Aqui, a canção popular integra-se na lógica de uma big band. Ambos os idiomas são dominados de olhos fechados e com finura. A orquestra move-se como um organismo uno, camaleónico. Os solos são escassos e fugazes.
O fraseado e a dança com as palavras de Rebecca Martin passam não muito longe de Esperanza Spalding, numa variante ligeiramente menos polida, às vezes também de Patricia Barber. (Os versos podem ser apreciados num audiobook bónus, lidos por um elenco feminino que inclui a atriz Rachel Weisz e a cantora Gretchen Parlato.) Em casos vários, os temas alcançam uma amplitude, fluidez e delicadeza narrativa arrebatadoras, em especial na solar e contida "The space in a song to think", na urgência do tema-título, na magia orquestral levantada peça a peça do asfalto em "Joey".
Entre o material alheio, recupera-se o doloroso "Brother can you spare a dime", de Edgar Yipsel Harburg e Jay Gorney, escrito em 1932 a pensar na miséria que veio com a Grande Depressão americana mas com ressonância em qualquer lugar e em muitos tempos; menos solene do que a notável revisão de George Michael de 2014, mais cansada e fúnebre (elogios).
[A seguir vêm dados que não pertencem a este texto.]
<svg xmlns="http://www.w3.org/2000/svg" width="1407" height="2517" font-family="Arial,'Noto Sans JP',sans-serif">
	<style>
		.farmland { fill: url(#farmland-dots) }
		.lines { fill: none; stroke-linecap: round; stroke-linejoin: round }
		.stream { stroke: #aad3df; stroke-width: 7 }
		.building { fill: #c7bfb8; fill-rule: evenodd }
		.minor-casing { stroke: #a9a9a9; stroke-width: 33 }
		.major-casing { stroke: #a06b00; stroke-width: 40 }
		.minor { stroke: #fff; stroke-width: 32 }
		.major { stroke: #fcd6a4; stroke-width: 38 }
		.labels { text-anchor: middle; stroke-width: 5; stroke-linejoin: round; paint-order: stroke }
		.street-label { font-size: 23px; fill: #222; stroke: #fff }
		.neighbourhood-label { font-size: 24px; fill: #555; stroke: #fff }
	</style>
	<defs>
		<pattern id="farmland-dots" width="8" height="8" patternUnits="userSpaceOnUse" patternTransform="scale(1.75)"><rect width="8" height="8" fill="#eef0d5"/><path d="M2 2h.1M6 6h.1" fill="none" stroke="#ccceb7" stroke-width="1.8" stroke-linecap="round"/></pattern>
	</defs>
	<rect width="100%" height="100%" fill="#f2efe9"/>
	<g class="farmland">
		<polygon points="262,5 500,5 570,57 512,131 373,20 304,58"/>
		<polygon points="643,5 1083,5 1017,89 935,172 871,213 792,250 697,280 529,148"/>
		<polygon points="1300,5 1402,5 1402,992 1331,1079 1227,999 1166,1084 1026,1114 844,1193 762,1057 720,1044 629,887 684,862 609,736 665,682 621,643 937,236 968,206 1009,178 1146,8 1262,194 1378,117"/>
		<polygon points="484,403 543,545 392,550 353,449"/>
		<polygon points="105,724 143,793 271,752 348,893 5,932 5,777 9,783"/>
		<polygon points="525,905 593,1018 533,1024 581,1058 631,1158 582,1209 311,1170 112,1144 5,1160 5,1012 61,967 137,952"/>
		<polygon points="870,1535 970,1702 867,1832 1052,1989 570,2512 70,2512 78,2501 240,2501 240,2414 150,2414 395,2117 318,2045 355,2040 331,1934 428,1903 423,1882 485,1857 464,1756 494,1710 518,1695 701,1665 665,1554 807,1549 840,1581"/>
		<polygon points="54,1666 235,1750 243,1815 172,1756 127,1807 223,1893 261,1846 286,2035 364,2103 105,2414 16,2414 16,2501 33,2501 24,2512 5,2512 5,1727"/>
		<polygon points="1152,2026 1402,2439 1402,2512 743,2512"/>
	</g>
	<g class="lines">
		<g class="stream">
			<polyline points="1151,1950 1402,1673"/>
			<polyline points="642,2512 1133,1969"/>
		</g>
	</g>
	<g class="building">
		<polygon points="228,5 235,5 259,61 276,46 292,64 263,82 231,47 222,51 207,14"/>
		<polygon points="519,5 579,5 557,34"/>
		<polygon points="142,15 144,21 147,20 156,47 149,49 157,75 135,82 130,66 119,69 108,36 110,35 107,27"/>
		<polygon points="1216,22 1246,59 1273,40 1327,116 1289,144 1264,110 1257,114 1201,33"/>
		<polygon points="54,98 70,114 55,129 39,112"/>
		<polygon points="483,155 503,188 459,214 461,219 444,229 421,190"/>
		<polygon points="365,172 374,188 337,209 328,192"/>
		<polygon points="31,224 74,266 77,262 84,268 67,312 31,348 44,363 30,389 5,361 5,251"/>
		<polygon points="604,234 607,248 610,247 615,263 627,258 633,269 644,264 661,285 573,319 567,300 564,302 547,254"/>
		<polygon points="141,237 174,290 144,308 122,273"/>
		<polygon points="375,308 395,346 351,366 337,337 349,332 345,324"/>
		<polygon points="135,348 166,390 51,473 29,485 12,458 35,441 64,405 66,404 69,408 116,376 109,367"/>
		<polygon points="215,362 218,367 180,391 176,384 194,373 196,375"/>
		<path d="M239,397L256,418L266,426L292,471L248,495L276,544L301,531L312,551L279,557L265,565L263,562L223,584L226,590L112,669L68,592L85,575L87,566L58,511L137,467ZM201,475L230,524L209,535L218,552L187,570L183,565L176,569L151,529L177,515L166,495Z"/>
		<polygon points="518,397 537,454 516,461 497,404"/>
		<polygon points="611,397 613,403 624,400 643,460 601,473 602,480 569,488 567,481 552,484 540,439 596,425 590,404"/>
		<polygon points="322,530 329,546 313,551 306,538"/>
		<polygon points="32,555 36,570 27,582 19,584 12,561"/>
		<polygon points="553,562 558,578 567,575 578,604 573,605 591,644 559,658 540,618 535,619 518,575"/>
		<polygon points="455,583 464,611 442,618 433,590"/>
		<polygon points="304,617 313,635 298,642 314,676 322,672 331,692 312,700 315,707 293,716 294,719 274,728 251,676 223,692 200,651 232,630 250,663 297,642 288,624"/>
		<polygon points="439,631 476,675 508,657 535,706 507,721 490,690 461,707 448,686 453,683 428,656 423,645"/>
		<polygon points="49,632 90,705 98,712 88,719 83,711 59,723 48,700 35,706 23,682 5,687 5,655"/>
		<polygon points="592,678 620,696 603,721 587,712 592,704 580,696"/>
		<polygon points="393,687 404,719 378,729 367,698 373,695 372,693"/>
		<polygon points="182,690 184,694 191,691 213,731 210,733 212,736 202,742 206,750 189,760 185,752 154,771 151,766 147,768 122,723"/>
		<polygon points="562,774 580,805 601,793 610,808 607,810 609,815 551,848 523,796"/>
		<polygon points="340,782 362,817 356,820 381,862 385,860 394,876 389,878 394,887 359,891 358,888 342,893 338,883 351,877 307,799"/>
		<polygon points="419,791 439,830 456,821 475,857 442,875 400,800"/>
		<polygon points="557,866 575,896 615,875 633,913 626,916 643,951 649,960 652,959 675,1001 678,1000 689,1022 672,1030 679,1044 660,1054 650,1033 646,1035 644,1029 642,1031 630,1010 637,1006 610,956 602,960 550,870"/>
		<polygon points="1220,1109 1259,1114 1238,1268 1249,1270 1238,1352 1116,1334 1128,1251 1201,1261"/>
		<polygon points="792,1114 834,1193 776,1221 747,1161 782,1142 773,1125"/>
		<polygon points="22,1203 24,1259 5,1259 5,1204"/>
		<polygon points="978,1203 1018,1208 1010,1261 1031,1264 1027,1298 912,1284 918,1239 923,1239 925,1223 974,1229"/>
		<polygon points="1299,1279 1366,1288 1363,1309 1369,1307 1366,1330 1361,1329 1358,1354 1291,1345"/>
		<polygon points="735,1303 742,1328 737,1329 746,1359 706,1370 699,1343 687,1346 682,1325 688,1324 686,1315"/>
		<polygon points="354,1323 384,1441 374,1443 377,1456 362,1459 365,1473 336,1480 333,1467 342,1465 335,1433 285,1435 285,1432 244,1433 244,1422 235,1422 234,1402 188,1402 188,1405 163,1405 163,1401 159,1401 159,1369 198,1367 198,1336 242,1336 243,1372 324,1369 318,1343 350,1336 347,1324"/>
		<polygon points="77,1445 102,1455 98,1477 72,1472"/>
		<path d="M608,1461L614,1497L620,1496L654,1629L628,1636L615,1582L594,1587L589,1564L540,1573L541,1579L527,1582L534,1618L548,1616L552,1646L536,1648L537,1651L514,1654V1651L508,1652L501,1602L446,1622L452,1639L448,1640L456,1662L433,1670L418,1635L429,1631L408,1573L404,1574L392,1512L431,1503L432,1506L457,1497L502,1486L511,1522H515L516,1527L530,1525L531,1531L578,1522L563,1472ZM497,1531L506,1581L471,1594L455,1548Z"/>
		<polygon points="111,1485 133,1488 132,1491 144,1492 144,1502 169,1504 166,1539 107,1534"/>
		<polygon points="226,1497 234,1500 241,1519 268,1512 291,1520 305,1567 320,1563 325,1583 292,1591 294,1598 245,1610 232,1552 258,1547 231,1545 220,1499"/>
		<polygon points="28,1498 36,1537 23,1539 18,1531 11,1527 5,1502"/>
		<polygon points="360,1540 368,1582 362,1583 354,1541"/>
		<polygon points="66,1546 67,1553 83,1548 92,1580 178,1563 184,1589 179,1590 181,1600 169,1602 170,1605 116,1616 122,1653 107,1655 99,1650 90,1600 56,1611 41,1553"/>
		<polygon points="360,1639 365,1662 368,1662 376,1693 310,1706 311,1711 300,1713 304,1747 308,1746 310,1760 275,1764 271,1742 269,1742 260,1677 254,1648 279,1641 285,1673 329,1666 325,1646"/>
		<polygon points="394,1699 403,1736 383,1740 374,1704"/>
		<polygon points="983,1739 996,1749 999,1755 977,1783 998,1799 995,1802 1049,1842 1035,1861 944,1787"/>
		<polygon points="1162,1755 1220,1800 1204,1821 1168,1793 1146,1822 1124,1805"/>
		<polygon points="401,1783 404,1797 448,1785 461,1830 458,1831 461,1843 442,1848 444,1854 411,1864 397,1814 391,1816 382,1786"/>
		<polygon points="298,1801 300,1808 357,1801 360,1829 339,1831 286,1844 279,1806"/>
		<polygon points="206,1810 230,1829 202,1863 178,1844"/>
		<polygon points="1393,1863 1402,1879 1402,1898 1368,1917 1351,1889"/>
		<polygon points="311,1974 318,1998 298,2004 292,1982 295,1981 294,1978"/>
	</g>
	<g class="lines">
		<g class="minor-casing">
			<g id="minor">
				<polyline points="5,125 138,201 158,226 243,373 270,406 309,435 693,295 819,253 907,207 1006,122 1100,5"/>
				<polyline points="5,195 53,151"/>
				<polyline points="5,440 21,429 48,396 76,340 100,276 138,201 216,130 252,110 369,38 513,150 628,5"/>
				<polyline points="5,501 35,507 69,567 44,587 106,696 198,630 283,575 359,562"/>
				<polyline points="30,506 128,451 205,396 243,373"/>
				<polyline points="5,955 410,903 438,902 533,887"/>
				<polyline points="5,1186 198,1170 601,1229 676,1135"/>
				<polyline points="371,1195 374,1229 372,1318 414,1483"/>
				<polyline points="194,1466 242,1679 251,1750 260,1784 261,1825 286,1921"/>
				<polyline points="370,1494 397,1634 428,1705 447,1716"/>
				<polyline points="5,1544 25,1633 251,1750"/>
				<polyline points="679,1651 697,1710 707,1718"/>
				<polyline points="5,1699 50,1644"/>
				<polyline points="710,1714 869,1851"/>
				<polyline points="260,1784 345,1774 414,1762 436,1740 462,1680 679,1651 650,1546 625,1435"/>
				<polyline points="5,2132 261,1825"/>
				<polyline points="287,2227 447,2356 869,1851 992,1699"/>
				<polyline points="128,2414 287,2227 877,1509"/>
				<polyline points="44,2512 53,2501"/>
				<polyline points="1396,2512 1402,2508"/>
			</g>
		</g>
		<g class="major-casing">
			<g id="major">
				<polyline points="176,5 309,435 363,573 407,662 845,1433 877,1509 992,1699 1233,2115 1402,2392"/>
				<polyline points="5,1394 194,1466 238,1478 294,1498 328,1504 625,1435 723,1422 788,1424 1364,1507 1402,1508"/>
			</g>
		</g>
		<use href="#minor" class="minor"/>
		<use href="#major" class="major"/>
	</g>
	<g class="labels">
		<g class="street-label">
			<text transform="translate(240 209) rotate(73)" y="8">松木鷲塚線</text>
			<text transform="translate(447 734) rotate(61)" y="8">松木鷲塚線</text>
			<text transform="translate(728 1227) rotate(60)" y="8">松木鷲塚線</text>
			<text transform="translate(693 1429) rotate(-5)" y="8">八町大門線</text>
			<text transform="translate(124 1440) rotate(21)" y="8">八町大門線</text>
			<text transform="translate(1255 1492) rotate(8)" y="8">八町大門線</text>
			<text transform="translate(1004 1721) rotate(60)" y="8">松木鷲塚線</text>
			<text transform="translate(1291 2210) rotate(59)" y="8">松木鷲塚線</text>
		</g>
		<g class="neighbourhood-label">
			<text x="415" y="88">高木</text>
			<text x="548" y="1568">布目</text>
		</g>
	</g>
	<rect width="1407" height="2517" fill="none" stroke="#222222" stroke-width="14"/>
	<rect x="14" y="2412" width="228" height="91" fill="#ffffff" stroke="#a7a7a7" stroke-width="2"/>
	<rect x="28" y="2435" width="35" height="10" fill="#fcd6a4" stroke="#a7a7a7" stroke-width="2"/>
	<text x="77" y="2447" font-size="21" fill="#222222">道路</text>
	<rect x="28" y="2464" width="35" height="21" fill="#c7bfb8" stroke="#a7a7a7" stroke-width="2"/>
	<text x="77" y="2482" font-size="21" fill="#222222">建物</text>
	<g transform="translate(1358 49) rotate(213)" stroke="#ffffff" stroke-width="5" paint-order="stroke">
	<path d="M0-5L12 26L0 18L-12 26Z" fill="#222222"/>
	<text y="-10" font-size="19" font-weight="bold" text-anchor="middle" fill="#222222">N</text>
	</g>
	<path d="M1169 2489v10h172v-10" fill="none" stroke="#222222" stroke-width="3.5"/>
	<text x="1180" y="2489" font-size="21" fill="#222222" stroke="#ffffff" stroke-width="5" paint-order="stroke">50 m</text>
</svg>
Mesmo desconhecendo a mão cheia de revisões - as mais familiares serão "Portrait" de Charles Mingus e "Lush life" de Billy Strayhorn - é patente a distinção entre estas (fieis na aproximação a outras eras e linguagens) e as peças originais de Martin (modernistas, abertas).
"After midnight" é um testemunho do delicado esculpir de mundos de Pedro Guedes e do talento na escrita de Rebecca Martin - é aqui que os 16 músicos da Orquestra Jazz de Matosinhos soam mais livres, em viagem.